_DIRECTIVE:_
Lay out each line of text in the material below as a JSON list of strings, one string per line, with blank lines skipped. Leave the pictures out of your answer.

*** SOURCE DATA ***

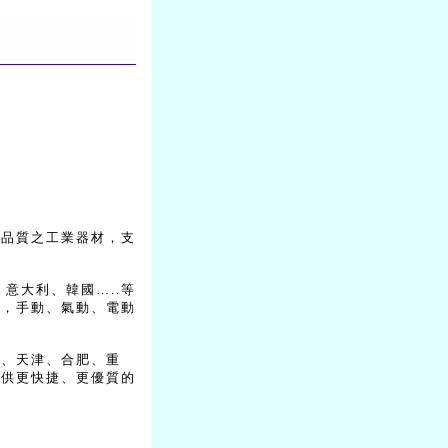
高品質之工業器材，支
意大利、韓國…..等
件，手動、氣動、電動
京、天津、合肥、重
提供更快捷、更優質的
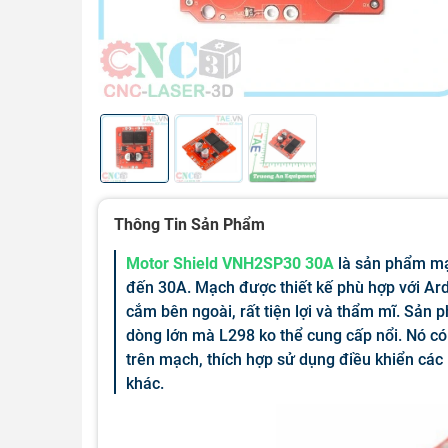
Thông Tin Sản Phẩm
Motor Shield VNH2SP30 30A
là sản phẩm mạ
đến 30A. Mạch được thiết kế phù hợp với Ar
cắm bên ngoài, rất tiện lợi và thẩm mĩ. Sản 
dòng lớn mà L298 ko thể cung cấp nổi. Nó có
trên mạch, thích hợp sử dụng điều khiển các 
khác.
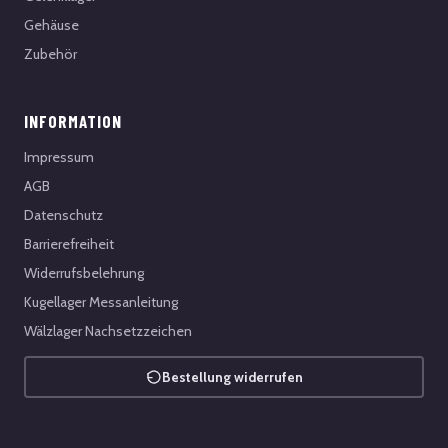
Gehäuse
Zubehör
INFORMATION
Impressum
AGB
Datenschutz
Barrierefreiheit
Widerrufsbelehrung
Kugellager Messanleitung
Wälzlager Nachsetzzeichen
Bestellung widerrufen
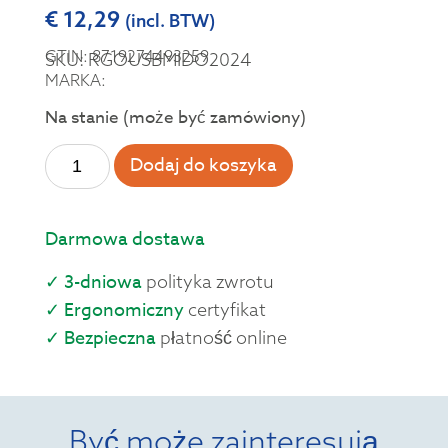
€
12,29
(incl. BTW)
GTIN: 8719274493259
SKU: RGOUSBMIDO2024
MARKA:
Na stanie (może być zamówiony)
Dodaj do koszyka
Darmowa dostawa
✓ 3-dniowa
polityka zwrotu
✓ Ergonomiczny
certyfikat
✓ Bezpieczna
płatność online
Być może zainteresują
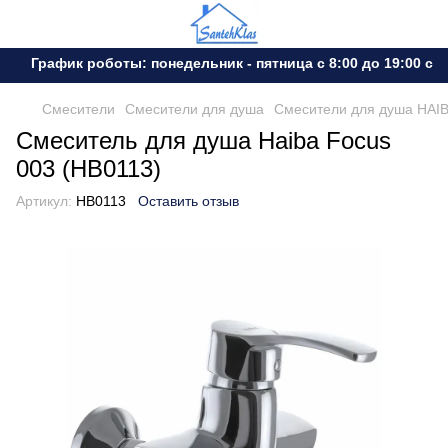
График роботы: понедельник - пятница с 8:00 до 19:00 суб
Смесители
Смесители для душа
Смесители для душа HAI
Смеситель для душа Haiba Focus
003 (HB0113)
Артикул:
HB0113
Оставить отзыв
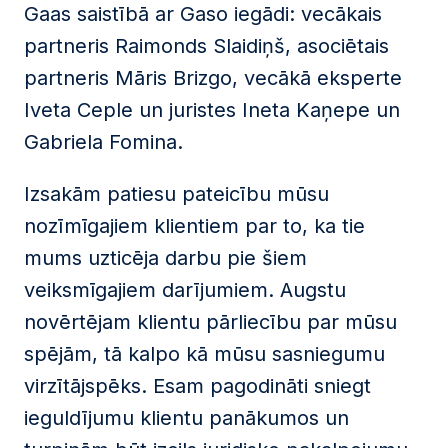
Gaas saistībā ar Gaso iegādi: vecākais
partneris Raimonds Slaidiņš, asociētais
partneris Māris Brizgo, vecākā eksperte
Iveta Ceple un juristes Ineta Kaņepe un
Gabriela Fomina.
Izsakām patiesu pateicību mūsu
nozīmīgajiem klientiem par to, ka tie
mums uzticēja darbu pie šiem
veiksmīgajiem darījumiem. Augstu
novērtējam klientu pārliecību par mūsu
spējām, tā kalpo kā mūsu sasniegumu
virzītājspēks. Esam pagodināti sniegt
ieguldījumu klientu panākumos un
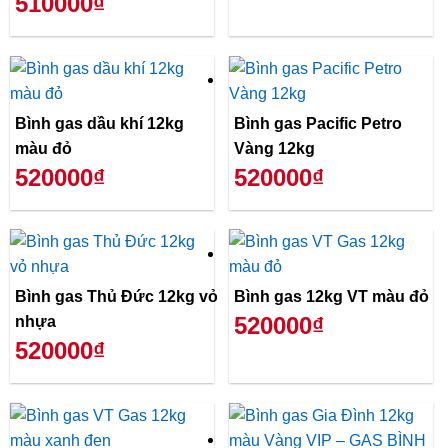
510000₫
Bình gas dầu khí 12kg
Bình gas Pacific Petro
màu đỏ
Vàng 12kg
520000₫
520000₫
Bình gas Thủ Đức 12kg vỏ
Bình gas 12kg VT màu đỏ
520000₫
nhựa
520000₫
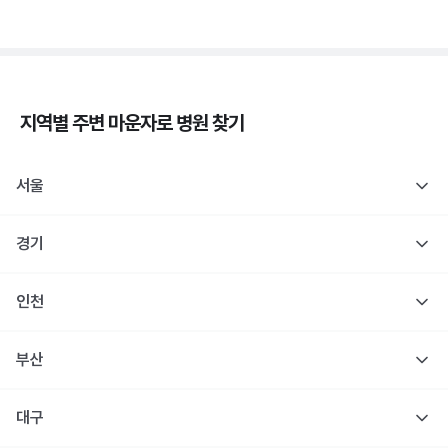
지역별 주변
마운자로
병원 찾기
서울
경기
인천
부산
대구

***

_RESULT BELOW:_
[
  "高品質之工業器材，支",
  "意大利、韓國…..等",
  "件，手動、氣動、電動",
  "京、天津、合肥、重",
  "提供更快捷、更優質的",
  "Thông Tin Sản Phẩm",
  "Motor Shield VNH2SP30 30A",
  "là sản phẩm mạ",
  "đến 30A. Mạch được thiết kế phù hợp với Ar",
  "cắm bên ngoài, rất tiện lợi và thẩm mĩ. Sản ",
  "dòng lớn mà L298 ko thể cung cấp nổi. Nó có",
  "trên mạch, thích hợp sử dụng điều khiển các ",
  "khác.",
  "Gehäuse",
  "Zubehör",
  "INFORMATION",
  "Impressum",
  "AGB",
  "Datenschutz",
  "Barrierefreiheit",
  "Widerrufsbelehrung",
  "Kugellager Messanleitung",
  "Wälzlager Nachsetzzeichen",
  "Bestellung widerrufen",
  "€",
  "12,29",
  "(incl. BTW)",
  "GTIN: 8719274493259",
  "SKU: RGOUSBMIDO2024",
  "MARKA:",
  "Na stanie (może być zamówiony)",
  "Dodaj do koszyka",
  "Darmowa dostawa",
  "✓ 3-dniowa",
  "polityka zwrotu",
  "✓ Ergonomiczny",
  "certyfikat",
  "✓ Bezpieczna",
  "płatność online",
  "Być może zainteresują",
  "График роботы: понедельник - пятница с 8:00 до 19:00 суб",
  "Смесители",
  "Смесители для душа",
  "Смесители для душа HAI",
  "Смеситель для душа Haiba Focus",
  "003 (HB0113)",
  "Артикул:",
  "HB0113",
  "Оставить отзыв",
  "Gaas saistībā ar Gaso iegādi: vecākais",
  "partneris Raimonds Slaidiņš, asociētais",
  "partneris Māris Brizgo, vecākā eksperte",
  "Iveta Ceple un juristes Ineta Kaņepe un",
  "Gabriela Fomina.",
  "Izsakām patiesu pateicību mūsu",
  "nozīmīgajiem klientiem par to, ka tie",
  "mums uzticēja darbu pie šiem",
  "veiksmīgajiem darījumiem. Augstu",
  "novērtējam klientu pārliecību par mūsu",
  "spējām, tā kalpo kā mūsu sasniegumu",
  "virzītājspēks. Esam pagodināti sniegt",
  "ieguldījumu klientu panākumos un",
  "510000₫",
  "Bình gas dầu khí 12kg",
  "Bình gas Pacific Petro",
  "màu đỏ",
  "Vàng 12kg",
  "520000₫",
  "520000₫",
  "Bình gas Thủ Đức 12kg vỏ",
  "Bình gas 12kg VT màu đỏ",
  "520000₫",
  "nhựa",
  "520000₫",
  "지역별 주변",
  "마운자로",
  "병원 찾기",
  "서울",
  "경기",
  "인천",
  "부산",
  "대구"
]